Pete Cashmore from Mashable has posted an blurb via Skype Journal regarding the integration of PayPal into the Skype client. There was a discussion over at either TechCrunch or GigaOm about the disaster that was the Skype purchase by eBay. I had, and still do have, a very different feeling about the purchase. I think it was a great idea for two reasons.
First, eBay charges small, nominal fees to enahnce a seller's listing such as bold listings, picture galleries, top of page listings, highlighted listings, etc. Many people participate and eBay has numbers to support the investment. Now then, large numbers of people were putting "Skype Me" buttons in their listings well before the buy out. However, it requires the editing of HTML, which is more than some sellers can handle. So eBay make a "Skype Me" button a $.50 option when the listing is created. They may even already do this, it's been ages since I've used eBay. No fuss for the seller and they get to keep up with the more technically savvy users already doing this. One thing about eBay is that people will mimic anything they see being used successfully. If one seller with a really high feedback rating has a "Skype Me" button in all of his listings, you can be darn sure that everyone else will want to do so as well. All of those small $.50 transaction start to add up quick when you do the volume that eBay does. Eventually, eBay will start to earn that money back.
The second, and more exciting, use of Skype on eBay will be voice services. Ether already does this, although they have not publically launched yet. Pete, from Mashable, is the only person I've actually seen who uses it and has commented on his experience. Read his post here to get his thoughts. The general idea is that a seller sells his time rather than a tangible good. For example, I create a listing on eBay for technical support on Apple computers. I set my rate at $20/30-minute increment. Someone has a question about their iLife software. This person doesn't have the time or knowledge to peruse forums on the web to find and answer to their question, but they know they can jump on eBay and find someone to answer for a decent price. They search on eBay just like they do for goods and eventually find me. They see my rate and my excellent feedback from people whom I have helped and decide to call me. They call, through Skype, and I walk them through the solution to their problem. Once we have finished, $20 is sent to my PayPal account and I have another satisfied customer. The same use case scenario could be made for any number of services in which people interact and communicate. Tech support, business consulting (which is Pete's specialty), relationship advice, home repair advice, blogging advice, it could really be anything.
What happens when you're so successful that you can't possibly answer all of the calls you have? Why you just join forces with some of the other highly rated experts in your category or hire knowledgeable people like you would any other business. With Skype's real-time presence abilities, you can have a virtual call center of people ready to answer questions and help your customers. If you're not available, the buyer can see that and go to the next available expert. If that person takes the call, you give him a cut of the revenue and keep a bit for yourself for doing nothing but letting him use your good name and reputation. If eBay and Skype are smart, they will build group presence into Skype presence at some point to simplify this process for the users.
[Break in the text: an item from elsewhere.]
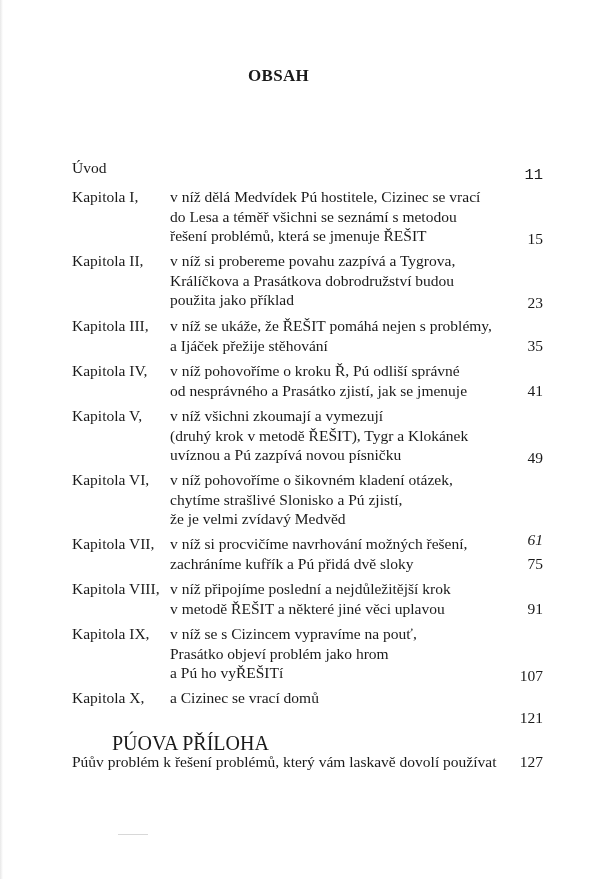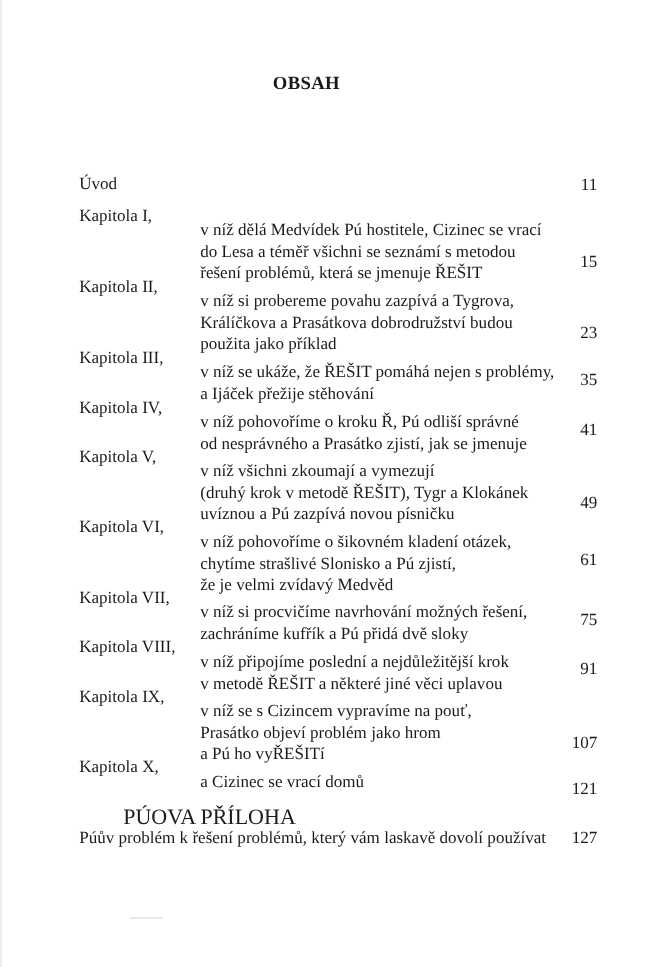"11" span.page { font-family: none -> Liberation Mono, monospace; top: 1px -> 8px }
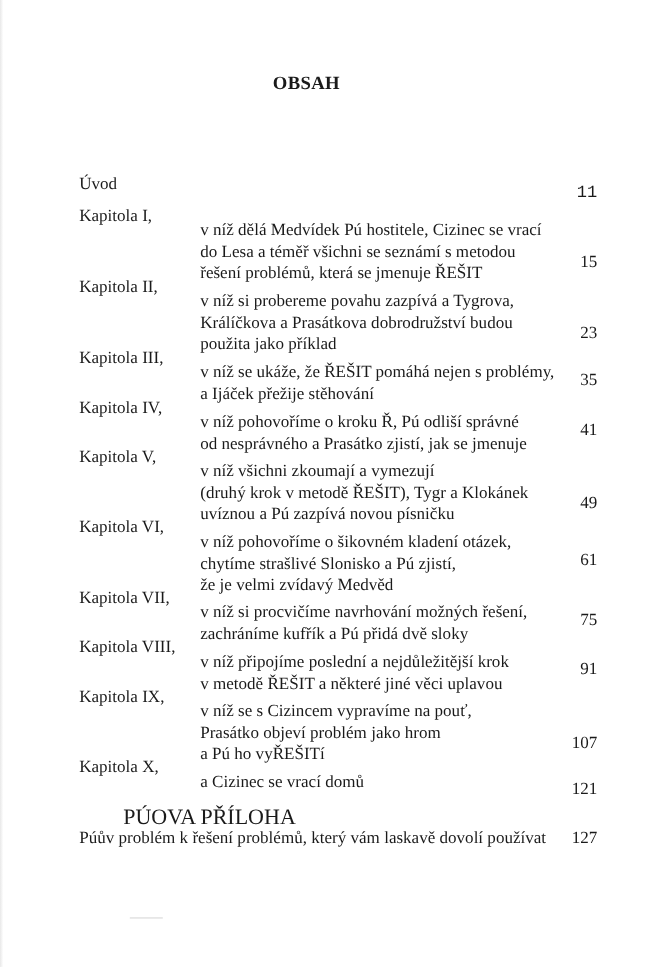"v níž dělá Medvídek Pú" .entry .desc { left: 110px -> 98px; margin-top: 13px -> none }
So now, you have just exposed your "business" to millions upon millions of potential customers and eBay has tapped into a whole new revenue stream, which investors really like to hear about. Because Skype's communications are encrypted, users can rest easy knowing private conversations won't be compromised. Can't guarantee that with a phone call, especially in light of the recent NSA fiasco. It's a win win situation for everyone. The question is when and will it happen?